-- Start of Excerpted text --

Notice how he's got lights on the right and left of the team.  A second speedlight would let you do that as well, and you have far fewer players (and they're much smaller, since it's T ball) to deal with, so that should cover them well.

You might also Google Image "Baseball Team" to see lots of examples on posing, arranging the players, props, etc.  Pay close attention to the shadows and highlights to see how they used lighting, especially the natural sunlight that's usually a part of it.

They're little kids (presumably), so it's going to be a lot like herding cats.  Stay upbeat, make it fun for them and hang in there.  One idea is to have them all close their eyes after you get them posed, and tell them, "On THREE - OPEN your eyes!  ONE... TWO... THREE!!!" then start snapping.  That gives you a better chance of picking off a shot with no blinkers.

Good luck with it!  Be sure to post up a shot or two from it!


----------



## caseysrt (May 11, 2012)

-- End of Excerpted text --
-- Start of Recorded information --

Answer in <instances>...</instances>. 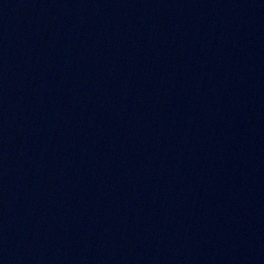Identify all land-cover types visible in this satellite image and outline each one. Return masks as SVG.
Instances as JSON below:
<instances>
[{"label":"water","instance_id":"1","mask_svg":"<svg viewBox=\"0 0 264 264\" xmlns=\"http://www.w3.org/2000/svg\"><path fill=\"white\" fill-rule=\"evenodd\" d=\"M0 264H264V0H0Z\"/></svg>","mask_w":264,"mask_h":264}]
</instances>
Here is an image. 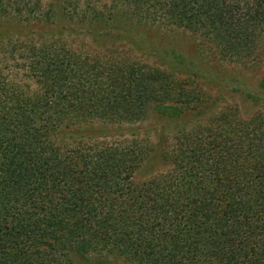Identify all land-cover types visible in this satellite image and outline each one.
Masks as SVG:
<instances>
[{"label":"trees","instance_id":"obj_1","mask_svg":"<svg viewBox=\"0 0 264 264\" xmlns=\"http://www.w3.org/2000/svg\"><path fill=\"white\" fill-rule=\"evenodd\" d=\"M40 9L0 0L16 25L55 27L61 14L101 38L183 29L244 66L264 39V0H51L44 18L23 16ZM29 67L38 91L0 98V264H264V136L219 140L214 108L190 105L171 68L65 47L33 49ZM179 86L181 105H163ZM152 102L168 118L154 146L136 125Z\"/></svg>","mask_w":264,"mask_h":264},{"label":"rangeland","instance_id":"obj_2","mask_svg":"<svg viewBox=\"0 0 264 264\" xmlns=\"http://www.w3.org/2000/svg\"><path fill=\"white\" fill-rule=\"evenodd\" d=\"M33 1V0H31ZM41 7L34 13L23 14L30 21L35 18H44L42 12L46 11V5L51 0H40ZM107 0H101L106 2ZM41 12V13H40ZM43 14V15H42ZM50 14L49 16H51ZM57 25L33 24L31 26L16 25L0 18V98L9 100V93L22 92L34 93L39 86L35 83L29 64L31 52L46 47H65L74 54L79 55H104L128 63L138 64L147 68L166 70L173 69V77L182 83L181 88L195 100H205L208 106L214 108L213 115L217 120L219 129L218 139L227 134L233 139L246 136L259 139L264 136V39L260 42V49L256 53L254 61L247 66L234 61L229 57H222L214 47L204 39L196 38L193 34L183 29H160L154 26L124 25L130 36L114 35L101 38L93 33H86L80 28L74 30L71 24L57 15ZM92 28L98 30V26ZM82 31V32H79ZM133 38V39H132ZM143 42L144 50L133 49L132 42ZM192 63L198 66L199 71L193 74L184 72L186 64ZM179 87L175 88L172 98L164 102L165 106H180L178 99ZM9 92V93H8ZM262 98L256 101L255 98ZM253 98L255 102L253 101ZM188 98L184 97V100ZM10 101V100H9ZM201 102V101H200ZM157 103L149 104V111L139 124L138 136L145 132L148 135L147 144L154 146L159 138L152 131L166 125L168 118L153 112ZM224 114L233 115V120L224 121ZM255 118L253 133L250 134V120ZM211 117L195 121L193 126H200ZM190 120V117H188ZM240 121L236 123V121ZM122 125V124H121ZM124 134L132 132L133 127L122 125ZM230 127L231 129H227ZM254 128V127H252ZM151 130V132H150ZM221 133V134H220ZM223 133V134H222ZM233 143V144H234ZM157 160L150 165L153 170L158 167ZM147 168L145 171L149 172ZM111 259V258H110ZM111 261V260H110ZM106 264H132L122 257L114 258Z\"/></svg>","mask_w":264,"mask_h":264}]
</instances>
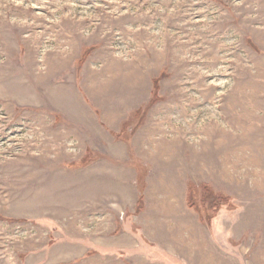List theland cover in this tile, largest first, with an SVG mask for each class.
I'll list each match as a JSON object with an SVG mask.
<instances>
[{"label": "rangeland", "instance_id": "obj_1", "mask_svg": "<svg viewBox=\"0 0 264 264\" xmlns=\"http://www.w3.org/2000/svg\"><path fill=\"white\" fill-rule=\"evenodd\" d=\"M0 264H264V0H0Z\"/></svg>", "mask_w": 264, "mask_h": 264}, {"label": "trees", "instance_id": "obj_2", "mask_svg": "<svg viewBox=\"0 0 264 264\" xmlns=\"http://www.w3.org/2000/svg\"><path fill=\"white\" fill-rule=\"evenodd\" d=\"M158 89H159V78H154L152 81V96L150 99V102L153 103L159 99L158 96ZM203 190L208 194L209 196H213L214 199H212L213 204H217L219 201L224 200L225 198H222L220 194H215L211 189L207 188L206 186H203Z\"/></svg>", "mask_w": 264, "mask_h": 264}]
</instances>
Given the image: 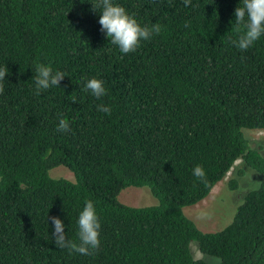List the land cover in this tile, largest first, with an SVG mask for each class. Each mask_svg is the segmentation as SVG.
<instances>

-- End of Recorded information --

What is needed -
Pick up the forum thread on photographing a T-ball team where it stops, and carry it further. None of the data is needed here.

Exercise result -
Great replies! That's the reason I don't regret leaving another forum to come here, I get actual help!

Thanks and I will post them up as soon as we get them processed.


----------



## camerateur (May 14, 2012)

caseysrt said:
			
		

> Great replies! That's the reason I don't regret leaving another forum to come here, I get actual help!
> 
> Thanks and I will post them up as soon as we get them processed.



I agree!! those were some great replies!!
I don't think I'll need to know how to pose/shoot a tball team anytime soon, but its useful just in case. thanks for the thread.


----------



## 2WheelPhoto (May 14, 2012)

Yeah this forum is awesome for help, looking forward to seeing your pics =)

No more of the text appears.